O venerando velho que representa a sabedoria popular não só amaldiçoa a aventura imperial que está sendo iniciada, mas também roga que “nem cítara sonora ou vivo engenho” dê a tais actos “nem fama nem glória”. Ou seja, a sua condenação abrange o próprio poema que Camões está a escrever. Mas o Velho do Restelo é, afinal, uma personagem desse mesmo poema e, através dela, é o seu autor quem está a contrapor aos reprováveis actos da ganância imperial – a “glória de mandar”, a “vã cobiça”, a “vaidade a quem chamamos fama” – o que seria uma guerra justa contra os inimigos à porta do reino que, como acentua, propiciaria mais seguros ganhos em “terras e riquezas” sem que para esse propósito “o reino antigo” se “despovoe” e se “enfraqueça”.  

A retórica da “guerra justa” integrada na fala do Velho do Restelo seria uma mais-valia ideológica reciclada do espírito da Reconquista Cristã, mas não necessariamente um propósito determinante. Mas era uma retórica útil, considerando que, no tempo em que Camões escreveu Os Lusíadas, os inimigos à porta do reino referidos pelo Velho do Restelo eram uma realidade concreta, ameaçadora e não menos militante em opostas “guerras justas”. O Islão não era só o poder imperial rival dos portugueses no distante Oriente, era também um inimigo próximo que factualmente ameaçava a sobrevivência da Europa cristã e que continuou a ameaçá-la até à victória naval espanhola de Lepanto, em 1571, quando o poema já estava escrito e em vias de ser publicado. A luta contra o Islão “às portas do reino” seria, portanto, uma causa nacional partilhada pelos dois reinos ibéricos em defesa da Europa.

Seria também por isso que essa causa é proposta como um complemento à política ultramarina – e um necessário correctivo das suas consequências negativas – mas não como um seu substituto. A responsabilidade do jovem rei a quem Camões dedica o poema seria dar continuidade ao império corrigindo os erros que enfraqueciam quer o reino quer o império. Camões não é tanto o Velho do Restelo que recusa o império –  embora os argumentos por ele usados sirvam os seus propósitos – quanto um “soldado prático” que defende o império. Mas a ideia expressa por essa sua personagem de que teria sido melhor não ter havido império ficou integrada no poema. O facto, no entanto, é que havia império, e nas recorrentes, e crescentemente violentas, intervenções pessoais que faz no poema, Camões corrobora e exemplifica a argumentação moralizadora do Velho do Restelo. E também se serve de outra personagem para denunciar a perversão dos ideais morais que deveriam estar a ser implementados por uma legítima política imperial. Essa personagem é Baco.

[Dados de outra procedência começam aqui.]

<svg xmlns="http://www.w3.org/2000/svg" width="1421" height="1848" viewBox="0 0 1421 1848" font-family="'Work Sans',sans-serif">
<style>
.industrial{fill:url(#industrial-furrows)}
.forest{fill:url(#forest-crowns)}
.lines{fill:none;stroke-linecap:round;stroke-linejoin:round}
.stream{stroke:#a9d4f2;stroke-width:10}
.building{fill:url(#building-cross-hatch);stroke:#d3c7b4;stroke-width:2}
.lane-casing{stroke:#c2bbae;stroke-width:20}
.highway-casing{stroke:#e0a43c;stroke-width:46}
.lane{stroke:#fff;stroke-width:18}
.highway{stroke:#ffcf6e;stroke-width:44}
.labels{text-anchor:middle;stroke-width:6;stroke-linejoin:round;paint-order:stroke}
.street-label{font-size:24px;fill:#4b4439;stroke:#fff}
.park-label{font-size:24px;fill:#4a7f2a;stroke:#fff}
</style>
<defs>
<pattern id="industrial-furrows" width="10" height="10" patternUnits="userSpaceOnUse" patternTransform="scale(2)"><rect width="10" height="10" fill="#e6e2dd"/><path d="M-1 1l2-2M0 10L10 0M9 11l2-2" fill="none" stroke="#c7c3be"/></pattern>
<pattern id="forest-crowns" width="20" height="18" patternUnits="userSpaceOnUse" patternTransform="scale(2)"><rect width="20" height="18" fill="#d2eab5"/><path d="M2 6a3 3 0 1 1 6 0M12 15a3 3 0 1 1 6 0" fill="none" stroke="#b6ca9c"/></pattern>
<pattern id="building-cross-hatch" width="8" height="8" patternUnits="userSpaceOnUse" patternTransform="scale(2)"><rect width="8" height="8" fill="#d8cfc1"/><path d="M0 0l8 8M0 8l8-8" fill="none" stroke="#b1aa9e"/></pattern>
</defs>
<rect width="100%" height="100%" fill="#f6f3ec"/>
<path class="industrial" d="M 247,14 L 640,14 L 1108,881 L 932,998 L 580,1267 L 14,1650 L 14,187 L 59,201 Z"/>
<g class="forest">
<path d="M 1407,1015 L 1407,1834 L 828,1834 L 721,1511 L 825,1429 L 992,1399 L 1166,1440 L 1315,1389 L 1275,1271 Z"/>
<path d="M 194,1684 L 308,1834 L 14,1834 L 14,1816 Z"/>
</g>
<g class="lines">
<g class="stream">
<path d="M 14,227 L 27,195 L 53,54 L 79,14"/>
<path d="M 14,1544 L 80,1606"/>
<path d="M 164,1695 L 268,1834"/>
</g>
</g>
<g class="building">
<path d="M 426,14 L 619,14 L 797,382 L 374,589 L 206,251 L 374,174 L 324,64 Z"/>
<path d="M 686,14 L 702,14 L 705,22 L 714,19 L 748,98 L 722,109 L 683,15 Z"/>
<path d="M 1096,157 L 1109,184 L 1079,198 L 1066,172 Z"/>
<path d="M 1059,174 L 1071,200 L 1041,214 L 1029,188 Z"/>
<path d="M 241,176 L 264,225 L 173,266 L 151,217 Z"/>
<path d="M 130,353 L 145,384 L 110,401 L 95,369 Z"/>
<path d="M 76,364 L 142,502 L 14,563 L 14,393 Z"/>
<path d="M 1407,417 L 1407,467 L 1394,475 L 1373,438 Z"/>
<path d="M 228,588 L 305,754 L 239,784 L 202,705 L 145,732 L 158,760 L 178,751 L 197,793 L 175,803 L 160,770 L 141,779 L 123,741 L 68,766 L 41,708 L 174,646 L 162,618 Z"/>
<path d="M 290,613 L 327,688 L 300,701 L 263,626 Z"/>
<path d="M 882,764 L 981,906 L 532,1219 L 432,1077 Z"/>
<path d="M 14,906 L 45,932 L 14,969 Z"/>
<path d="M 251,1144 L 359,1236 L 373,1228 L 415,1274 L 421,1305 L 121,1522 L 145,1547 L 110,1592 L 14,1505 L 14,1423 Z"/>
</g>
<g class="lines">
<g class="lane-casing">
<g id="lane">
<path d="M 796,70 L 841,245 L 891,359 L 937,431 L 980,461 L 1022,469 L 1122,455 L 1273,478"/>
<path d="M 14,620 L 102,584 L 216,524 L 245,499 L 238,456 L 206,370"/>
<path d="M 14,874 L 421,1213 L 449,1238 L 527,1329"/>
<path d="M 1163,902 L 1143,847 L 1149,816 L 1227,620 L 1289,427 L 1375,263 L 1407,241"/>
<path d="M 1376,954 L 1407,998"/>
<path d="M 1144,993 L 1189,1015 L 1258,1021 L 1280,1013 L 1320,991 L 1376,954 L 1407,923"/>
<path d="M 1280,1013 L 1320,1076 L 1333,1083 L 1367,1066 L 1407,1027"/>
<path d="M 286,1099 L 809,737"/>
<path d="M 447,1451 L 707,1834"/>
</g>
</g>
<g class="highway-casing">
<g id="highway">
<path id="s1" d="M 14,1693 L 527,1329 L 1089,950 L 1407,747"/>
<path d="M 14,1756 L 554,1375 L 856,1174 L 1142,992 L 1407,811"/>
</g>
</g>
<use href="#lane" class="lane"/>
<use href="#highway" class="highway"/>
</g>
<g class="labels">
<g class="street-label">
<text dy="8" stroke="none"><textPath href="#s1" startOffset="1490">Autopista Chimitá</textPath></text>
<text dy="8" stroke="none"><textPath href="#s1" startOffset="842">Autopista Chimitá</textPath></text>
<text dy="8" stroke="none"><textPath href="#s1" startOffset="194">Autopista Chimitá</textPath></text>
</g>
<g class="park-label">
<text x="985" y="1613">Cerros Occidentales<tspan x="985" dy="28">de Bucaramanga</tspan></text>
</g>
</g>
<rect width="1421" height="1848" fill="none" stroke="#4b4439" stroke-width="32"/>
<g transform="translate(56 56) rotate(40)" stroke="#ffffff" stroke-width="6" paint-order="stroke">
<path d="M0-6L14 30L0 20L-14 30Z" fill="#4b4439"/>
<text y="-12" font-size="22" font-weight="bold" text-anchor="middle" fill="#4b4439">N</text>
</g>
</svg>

No plano metafórico que o poema sobrepõe à narrativa da viagem histórica de Gama, esse potente deus pagão – mitologicamente associado à agricultura – é simultaneamente caracterizado como o pai ancestral dos portugueses, o antigo senhor da Índia que os portugueses demandavam e o mais acérrimo opositor do seu projecto imperial. Baco parece representar a perspectiva dos inimigos dos portugueses quando dá aviso às populações da terra africana de Moçambique contra as “gentes roubadoras” que eram “estes homens que passavam” e “que com pactos de paz sempre ancoravam”. As acusações de Baco são qualificadas no poema como “falsidades”. A verdade, no entanto, é que as suas incómodas palavras dificilmente poderiam ter sido entendidas como falsas pelos portugueses contemporâneos de Camões:

E sabe mais (lhe diz) como entendido
Tenho destes Cristãos sanguinolentos,
Que quase todo o mar tem destruído
Com roubos, com incêndios violentos;
E trazem já de longe engano urdido
Contra nós, e que todos seus intentos
São pera nos matarem e roubarem,
E mulheres e filhos cativarem.
(I, 78, 79)

As críticas do Velho do Restelo têm, assim, uma exemplificação concreta nas acusações de Baco sobre os métodos como esses “cristãos sanguinolentos” se foram enriquecendo.

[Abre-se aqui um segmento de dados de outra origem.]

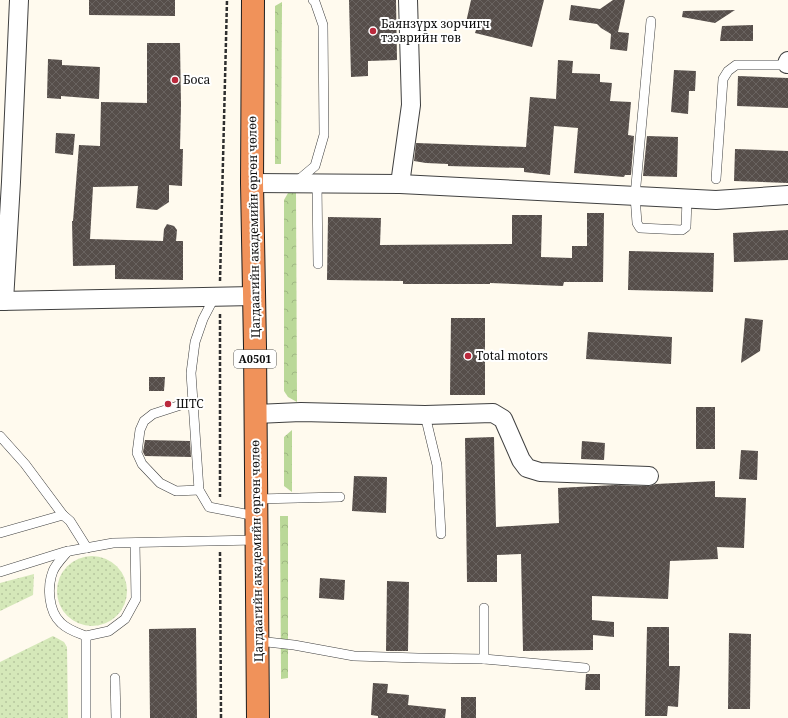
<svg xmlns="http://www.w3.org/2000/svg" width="788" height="718" font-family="'Noto Serif',serif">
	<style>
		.grass { fill: url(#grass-dots) }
		.forest { fill: url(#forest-crowns) }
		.building { fill: url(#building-cross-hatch) }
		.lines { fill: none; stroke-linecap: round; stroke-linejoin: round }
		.lane-casing { stroke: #404040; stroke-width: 10 }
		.street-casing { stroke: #404040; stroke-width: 20 }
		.highway-casing { stroke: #1e1e1e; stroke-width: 24 }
		.path { stroke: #2f2f2f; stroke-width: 2.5; stroke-dasharray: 4 2; stroke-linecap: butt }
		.lane { stroke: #fff; stroke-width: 9 }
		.street { stroke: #fff; stroke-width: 18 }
		.highway { stroke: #f0925a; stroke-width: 22 }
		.poi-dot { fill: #ba293c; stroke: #fff; stroke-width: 1.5 }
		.labels { text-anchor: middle; stroke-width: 4; stroke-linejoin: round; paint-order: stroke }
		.shield { fill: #fff; stroke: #565656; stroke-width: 1 }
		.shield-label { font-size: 11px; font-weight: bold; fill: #0d0d0d }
		.poi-label { font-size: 12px; fill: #0d0d0d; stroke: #fff; text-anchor: start }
		.street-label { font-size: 12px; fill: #0d0d0d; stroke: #fff }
	</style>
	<defs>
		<pattern id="grass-dots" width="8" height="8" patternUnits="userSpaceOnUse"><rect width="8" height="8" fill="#d5e8b9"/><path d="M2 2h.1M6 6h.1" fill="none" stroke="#b6c69e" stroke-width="1.8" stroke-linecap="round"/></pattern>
		<pattern id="forest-crowns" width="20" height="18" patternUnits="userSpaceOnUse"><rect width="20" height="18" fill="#bad898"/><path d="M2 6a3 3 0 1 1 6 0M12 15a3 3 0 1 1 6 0" fill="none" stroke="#9fb882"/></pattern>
		<pattern id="building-cross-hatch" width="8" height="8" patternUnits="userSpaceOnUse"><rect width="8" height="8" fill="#564e4a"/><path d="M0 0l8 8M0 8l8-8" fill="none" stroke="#696360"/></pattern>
	</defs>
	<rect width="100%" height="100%" fill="#fffaee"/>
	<g class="grass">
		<circle cx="92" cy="591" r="35"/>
		<polygon points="34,574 33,595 0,611 0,583"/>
		<polygon points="53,636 64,642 67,647 68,718 0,718 0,662"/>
	</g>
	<g class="forest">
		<polygon points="282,2 281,164 275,164 275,6"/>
		<polygon points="296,191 297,402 288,397 284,391 284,200 288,193"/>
		<polygon points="292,430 292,492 284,486 284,437"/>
		<polygon points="280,516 288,516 288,678 281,679"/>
	</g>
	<g class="building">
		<polygon points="89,0 175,0 175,16 89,15"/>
		<polygon points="349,0 396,0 397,60 368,61 368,76 351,77"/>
		<polygon points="471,0 544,0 532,47 475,33 476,30 465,27"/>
		<polygon points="613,0 625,0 618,32 629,33 627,51 610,49 611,34 601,28 597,24 569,20 571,5 600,9"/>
		<polygon points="735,10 715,23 682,17 683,11"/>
		<polygon points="753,25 753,41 720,41 722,26"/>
		<polygon points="147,43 180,43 181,105 180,149 183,149 182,186 169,185 169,202 157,210 136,208 138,186 93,187 90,239 163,241 164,229 167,224 174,226 177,230 176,241 183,241 183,280 115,279 115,265 73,266 72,221 73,221 79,145 100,146 101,102 147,103"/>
		<polygon points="48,59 62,60 62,65 100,67 99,99 61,96 61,99 47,98"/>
		<polygon points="558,60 573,61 572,73 600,74 600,82 612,83 610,101 631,102 628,135 634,136 631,175 625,175 624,177 574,173 578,128 554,126 550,175 524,172 524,168 448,166 448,164 426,163 414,161 416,143 526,147 530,97 556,99"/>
		<polygon points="674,70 696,71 695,91 689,91 688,114 671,112"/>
		<polygon points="738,76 788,78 788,108 737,106"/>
		<polygon points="56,133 75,134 73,155 55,153"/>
		<polygon points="647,136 678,137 677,177 643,176"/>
		<polygon points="735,149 788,151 788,183 734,181"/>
		<polygon points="587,213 604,213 603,282 564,282 563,286 490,283 490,284 403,284 403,281 327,280 328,217 381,218 380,245 512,244 512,215 542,215 541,257 572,258 572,246 587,246"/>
		<polygon points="788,230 788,260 734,262 733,233"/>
		<polygon points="629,251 714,253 713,292 628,290"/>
		<polygon points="451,318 485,318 485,395 450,395"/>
		<polygon points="745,318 763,320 760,351 741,363"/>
		<polygon points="588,332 672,337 671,364 586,359"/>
		<polygon points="149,377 165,377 164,391 149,391"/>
		<rect x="696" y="407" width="19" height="42"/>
		<polygon points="494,437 496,527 559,523 558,488 615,485 649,486 656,484 715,481 715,497 746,498 744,548 717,547 718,559 670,561 668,599 592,596 592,620 614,622 614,637 593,635 593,650 523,651 521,554 497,555 497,582 467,582 465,438"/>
		<polygon points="145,440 190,441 191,457 145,456 143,452"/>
		<polygon points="582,441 605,443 604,460 581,459"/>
		<polygon points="741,450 758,451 757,480 739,479"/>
		<polygon points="354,476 387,477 386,513 352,511"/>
		<polygon points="320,578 345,580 344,600 319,598"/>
		<polygon points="387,581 409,582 408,651 386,651"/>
		<polygon points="647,627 669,627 669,666 680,666 678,707 668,706 667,716 645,716"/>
		<polygon points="196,628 197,718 150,718 149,629"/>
		<polygon points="729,633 751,634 750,709 728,709"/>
		<polygon points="586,674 600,674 600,690 585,690"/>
		<polygon points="373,683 388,684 387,693 409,695 408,705 446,709 445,718 378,718 378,716 371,715"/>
		<rect x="461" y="697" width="15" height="21"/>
	</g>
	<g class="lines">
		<g class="lane-casing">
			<g id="lane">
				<polyline points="651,21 635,196 637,223 640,228 682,230 686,227 687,199"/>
				<polyline points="716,179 723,79 728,71 736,65 788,65"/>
				<polyline points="296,182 315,166 324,135 323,25 315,2 313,0"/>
				<polyline points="317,183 318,264"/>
				<polyline points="215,296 203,319 195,342 191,373 199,490 209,507 256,516"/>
				<polyline points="193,401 153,414 144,421 140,430 137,453 142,464 160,483 176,491 199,490"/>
				<polyline points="425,415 437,465 441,534"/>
				<polyline points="0,436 25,464 63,515"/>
				<polyline points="257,499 340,497"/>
				<polyline points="0,533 63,515 70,521 87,548"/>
				<path d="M68,551c-5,6 -12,13 -15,20 -6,15 -5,40 8,52 7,7 17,10 25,13"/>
				<polyline points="0,572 64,552 113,543 257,540"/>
				<polyline points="484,608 484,659"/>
				<polyline points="258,641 294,645 354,656 418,658 484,659 585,668"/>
				<polyline points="115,678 116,718"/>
				<polyline points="86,718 86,636 109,631 125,619 136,599 135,543"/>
			</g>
		</g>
		<g class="street-casing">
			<g id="street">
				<polyline points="787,64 788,61"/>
				<polyline points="252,183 400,184 716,200 788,195"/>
				<polyline points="400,184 411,105 408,0"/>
				<polyline points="0,301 254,296"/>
				<polyline points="4,301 11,182 19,0"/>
				<polyline points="256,414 301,412 425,415 493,413 503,419 521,460 527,468 540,472 649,476"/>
			</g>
		</g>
		<g class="highway-casing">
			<polyline id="highway" points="253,0 252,183 255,347 258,718"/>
		</g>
		<g class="path">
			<polyline points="220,281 227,0"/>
			<polyline points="220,314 220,497"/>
			<polyline points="220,552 221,718"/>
		</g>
		<use href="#lane" class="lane"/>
		<use href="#street" class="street"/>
		<use href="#highway" class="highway"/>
	</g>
	<g class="poi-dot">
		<circle cx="373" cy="31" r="4"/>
		<circle cx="175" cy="80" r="4"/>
		<circle cx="468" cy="356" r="4"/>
		<circle cx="168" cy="404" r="4"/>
	</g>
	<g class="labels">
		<rect class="shield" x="234" y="350" width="42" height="18" rx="3"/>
		<g class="shield-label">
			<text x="255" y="363">A0501</text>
		</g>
		<g class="poi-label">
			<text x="381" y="28">Баянзүрх зорчигч<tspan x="381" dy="14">тээврийн төв</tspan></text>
			<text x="183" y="84">Боса</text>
			<text x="476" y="360">Total motors</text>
			<text x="176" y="408">ШТС</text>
		</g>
		<g class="street-label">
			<text transform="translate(254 227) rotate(-91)" y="4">Цагдаагийн академийн өргөн чөлөө</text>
			<text transform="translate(257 551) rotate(-91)" y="4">Цагдаагийн академийн өргөн чөлөө</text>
		</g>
	</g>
</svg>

Camões irá no entanto acentuar que, do mesmo modo que a maioria dos portugueses dentro do reino tinha sido empobrecida pela ganância imperial, assim também havia portugueses que honestamente serviam no império e que estavam sendo desfavorecidos pelo poder real que deveria valorizá-los. E é na sua própria voz de cidadão com experiência do império que vai censurar o mesmo rei que ainda não tomara as rédeas do seu reino pelo abandono em que também estava deixando os “vassalos excelentes” que, a despeito de tudo, cumpriam os seus “ásperos mandados”. Essa passagem do poema vem na sequência do que é porventura a mais feroz diatribe de Camões contra uma “pátria [...] metida / no gosto da cobiça e na rudeza / de uma austera, apagada e vil tristeza” [X, 145]. O poeta exorta D. Sebastião a que visualize os seus distantes vassalos “dando os corpos a fomes, a guerras, a naufrágios, [...] a perigos incógnitos do mundo”. E depois  acrescenta:

Por vos servir, a tudo aparelhados;
De vós tão longe, sempre obedientes
A quaisquer vossos ásperos mandados,
Sem dar reposta, prontos e contentes.
[...]
Os mais exprimentados levantai-os,
Se, com experiência, tem bondade
Pera vosso conselho, pois que sabem
O como, o quando, e onde as cousas cabem.
(X, 146-148)

Estes não eram, obviamente, os “vilões ruins” que o poeta refere na sua carta escrita em Goa, seriam antes os “homens honrados” de que o império não era mãe, mas madrasta.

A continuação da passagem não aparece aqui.